By the Cauchy–Schwarz inequality, we have

Suppose \(\displaystyle \frac{3}{2}\le x \le 5.\) Prove that \(\displaystyle 2\sqrt{x+1}+\sqrt{2x-3}+\sqrt{15-3x}<2\sqrt{19}\).

\(\displaystyle \begin{align*}2\sqrt{x+1}+\sqrt{2x-3}+\sqrt{15-3x}&=\sqrt{x+1}+\sqrt{x+1}+\sqrt{2x-3}+\sqrt{15-3x}\\&\le \sqrt{1^2+1^2+1+1^2}\sqrt{\sqrt{x+1}^2+\sqrt{x+1}^2+\sqrt{2x-3}^2+\sqrt{15-3x}^2}\\&\le 2\sqrt{x+14}\\&\le 2\sqrt{19}\end{align*}\)

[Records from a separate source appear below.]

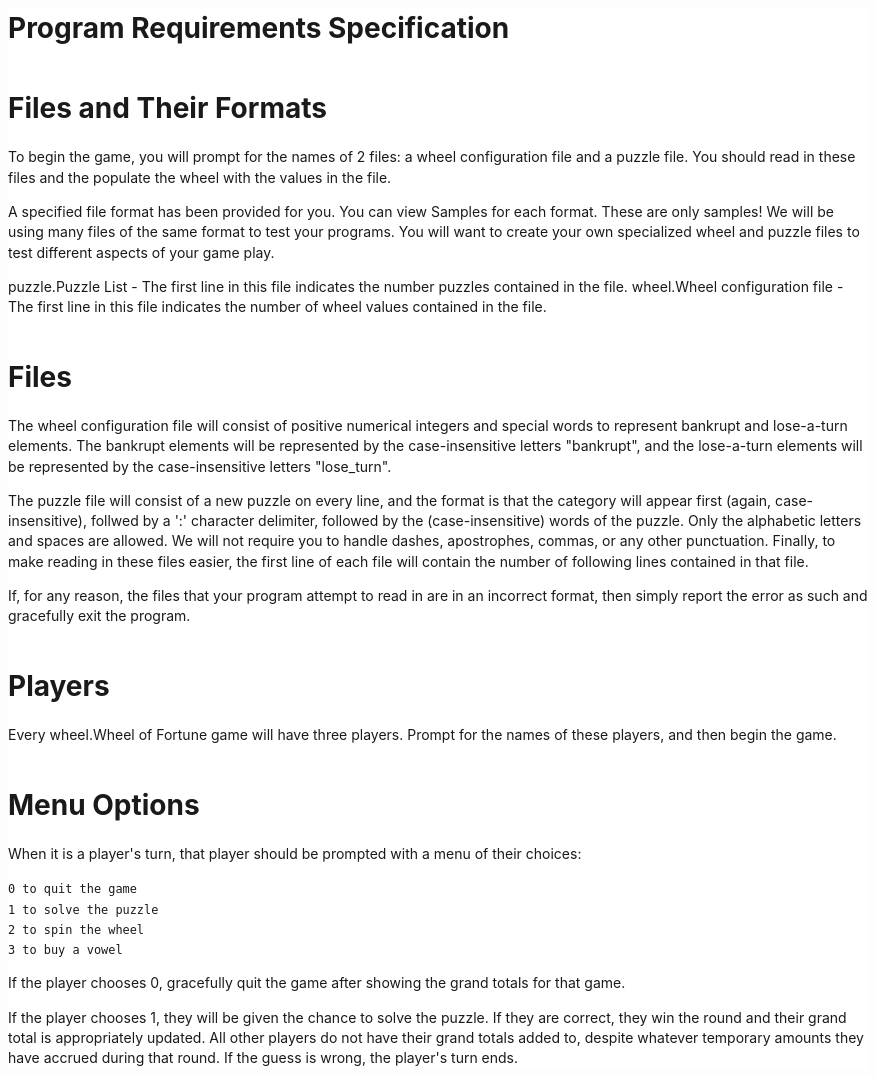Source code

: # Program Requirements Specification

# Files and Their Formats

To begin the game, you will prompt for the names of 2 files: a wheel configuration file and a puzzle file. You should read in these files and the populate the wheel with the values in the file.

A specified file format has been provided for you. You can view Samples for each format. These are only samples! We will be using many files of the same format to test your programs. You will want to create your own specialized wheel and puzzle files to test different aspects of your game play.

puzzle.Puzzle List - The first line in this file indicates the number puzzles contained in the file.
wheel.Wheel configuration file - The first line in this file indicates the number of wheel values contained in the file.

# Files

The wheel configuration file will consist of positive numerical integers and special words to represent bankrupt and lose-a-turn elements. The bankrupt elements will be represented by the case-insensitive letters "bankrupt", and the lose-a-turn elements will be represented by the case-insensitive letters "lose_turn".

The puzzle file will consist of a new puzzle on every line, and the format is that the category will appear first (again, case-insensitive), follwed by a ':' character delimiter, followed by the (case-insensitive) words of the puzzle. Only the alphabetic letters and spaces are allowed. We will not require you to handle dashes, apostrophes, commas, or any other punctuation. Finally, to make reading in these files easier, the first line of each file will contain the number of following lines contained in that file.

If, for any reason, the files that your program attempt to read in are in an incorrect format, then simply report the error as such and gracefully exit the program. 

# Players

Every wheel.Wheel of Fortune game will have three players. Prompt for the names of these players, and then begin the game. 

# Menu Options

When it is a player's turn, that player should be prompted with a menu of their choices:

    0 to quit the game
    1 to solve the puzzle
    2 to spin the wheel
    3 to buy a vowel

If the player chooses 0, gracefully quit the game after showing the grand totals for that game.

If the player chooses 1, they will be given the chance to solve the puzzle. If they are correct, they win the round and their grand total is appropriately updated. All other players do not have their grand totals added to, despite whatever temporary amounts they have accrued during that round. If the guess is wrong, the player's turn ends.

and equality holds if and only if \(\displaystyle \sqrt{x+1}=\sqrt{2x-3}=\sqrt{15-3x}\) at $x=5$ but that is impossible.

Thus, we have proved that \(\displaystyle 2\sqrt{x+1}+\sqrt{2x-3}+\sqrt{15-3x}<2\sqrt{19}\).